FineDB : Architecture interne

J’ai lancé le projet FineDB il y a quelques semaines. Je vais expliquer comment fonctionnent les mécanismes internes du serveur.

Pour info, le projet a un site dédié : finedb.org

Threads

Il existe 3 types de threads dans le serveur FineDB :

  • Le thread principal, qui crée les autres threads puis écoute les nouvelles connexions venant des clients.
  • Le thread d’écriture, dont le rôle est d’écrire dans le moteur de stockage les données qui doivent être écrites de manière asynchrone.
  • Les threads de communication. Ils gèrent les échanges avec les clients, en interprétant leurs requêtes. Les lectures et les écritures synchrones sont faites directement ; les écritures asynchrones sont déléguées au thread d’écriture.

Communication entre les threads

Il y a deux flux de communication nanomsg à l’intérieur du serveur.

Le premier est un flux de type “fanout” PUSH/PULL load-balancé. Le thread principal y envoie les files descriptors correspondant aux sockets des connexions entrantes. Nanomsg distribue automatiquement ces messages aux threads de connexion, qui peuvent ainsi entamer la communication avec les clients.

Le second est un flux “fanin” SOURCE/SINK. Les threads de communication l’utilisent pour envoyer des ordres au thread d’écriture.

Schéma

  1. Une socket TCP classique attend de nouvelles connexions entrantes.
  2. Connexion nanomsg utilisée pour transmettre les connexions entrantes aux threads de connexion.
____
| ACTIVITÉ |
Recopiez le passage du texte sur FineDB qui s'ouvre sur les mots contenant « Le premier est » et se clôt sur « avec les clients. », en substituant « notifications » à « messages ».

| EXTRAIT DU LISTING |
____
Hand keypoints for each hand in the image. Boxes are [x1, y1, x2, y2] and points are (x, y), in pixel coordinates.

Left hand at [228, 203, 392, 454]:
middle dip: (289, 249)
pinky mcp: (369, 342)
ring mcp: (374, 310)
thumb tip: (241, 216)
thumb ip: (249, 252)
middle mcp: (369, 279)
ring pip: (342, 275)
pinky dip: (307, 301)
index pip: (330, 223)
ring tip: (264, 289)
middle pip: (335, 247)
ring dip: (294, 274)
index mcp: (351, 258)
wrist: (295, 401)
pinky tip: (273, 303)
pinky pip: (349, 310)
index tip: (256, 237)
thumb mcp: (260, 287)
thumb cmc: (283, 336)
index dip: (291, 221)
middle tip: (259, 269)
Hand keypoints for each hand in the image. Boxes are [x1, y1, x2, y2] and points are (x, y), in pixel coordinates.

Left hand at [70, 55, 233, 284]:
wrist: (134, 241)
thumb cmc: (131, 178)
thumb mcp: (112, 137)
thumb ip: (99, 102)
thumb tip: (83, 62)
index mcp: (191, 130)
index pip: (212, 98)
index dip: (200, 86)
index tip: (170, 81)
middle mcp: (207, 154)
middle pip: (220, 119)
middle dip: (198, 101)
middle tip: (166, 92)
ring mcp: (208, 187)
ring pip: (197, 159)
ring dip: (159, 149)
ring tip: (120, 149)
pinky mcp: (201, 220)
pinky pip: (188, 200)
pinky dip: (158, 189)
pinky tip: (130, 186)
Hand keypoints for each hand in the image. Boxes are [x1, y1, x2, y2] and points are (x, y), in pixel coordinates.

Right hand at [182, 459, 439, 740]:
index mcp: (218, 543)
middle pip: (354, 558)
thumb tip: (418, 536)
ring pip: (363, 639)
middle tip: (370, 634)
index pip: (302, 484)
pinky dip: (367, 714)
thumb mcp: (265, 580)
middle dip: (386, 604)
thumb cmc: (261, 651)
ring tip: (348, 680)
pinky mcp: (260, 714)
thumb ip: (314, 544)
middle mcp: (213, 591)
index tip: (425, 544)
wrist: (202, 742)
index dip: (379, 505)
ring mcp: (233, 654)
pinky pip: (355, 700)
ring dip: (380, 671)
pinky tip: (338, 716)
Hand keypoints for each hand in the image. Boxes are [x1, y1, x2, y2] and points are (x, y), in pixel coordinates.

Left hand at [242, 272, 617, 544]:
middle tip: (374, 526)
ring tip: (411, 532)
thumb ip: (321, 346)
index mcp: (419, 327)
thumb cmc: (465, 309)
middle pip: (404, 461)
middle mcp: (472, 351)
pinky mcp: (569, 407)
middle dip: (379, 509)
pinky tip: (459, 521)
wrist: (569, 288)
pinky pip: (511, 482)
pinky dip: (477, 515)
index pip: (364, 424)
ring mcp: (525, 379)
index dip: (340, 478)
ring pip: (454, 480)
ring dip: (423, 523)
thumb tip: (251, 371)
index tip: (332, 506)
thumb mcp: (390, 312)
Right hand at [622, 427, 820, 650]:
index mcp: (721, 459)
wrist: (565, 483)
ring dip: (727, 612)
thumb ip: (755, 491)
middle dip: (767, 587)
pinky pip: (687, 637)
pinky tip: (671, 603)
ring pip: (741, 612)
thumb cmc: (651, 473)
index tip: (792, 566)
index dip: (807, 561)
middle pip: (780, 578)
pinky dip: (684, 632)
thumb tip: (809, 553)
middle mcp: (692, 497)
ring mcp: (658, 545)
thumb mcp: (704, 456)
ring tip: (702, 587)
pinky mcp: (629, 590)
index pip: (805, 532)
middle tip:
____
| CORRIGÉ |
Le premier est un flux de type “fanout” PUSH/PULL load-balancé. Le thread principal y envoie les files descriptors correspondant aux sockets des connexions entrantes. Nanomsg distribue automatiquement ces notifications aux threads de connexion, qui peuvent ainsi entamer la communication avec les clients.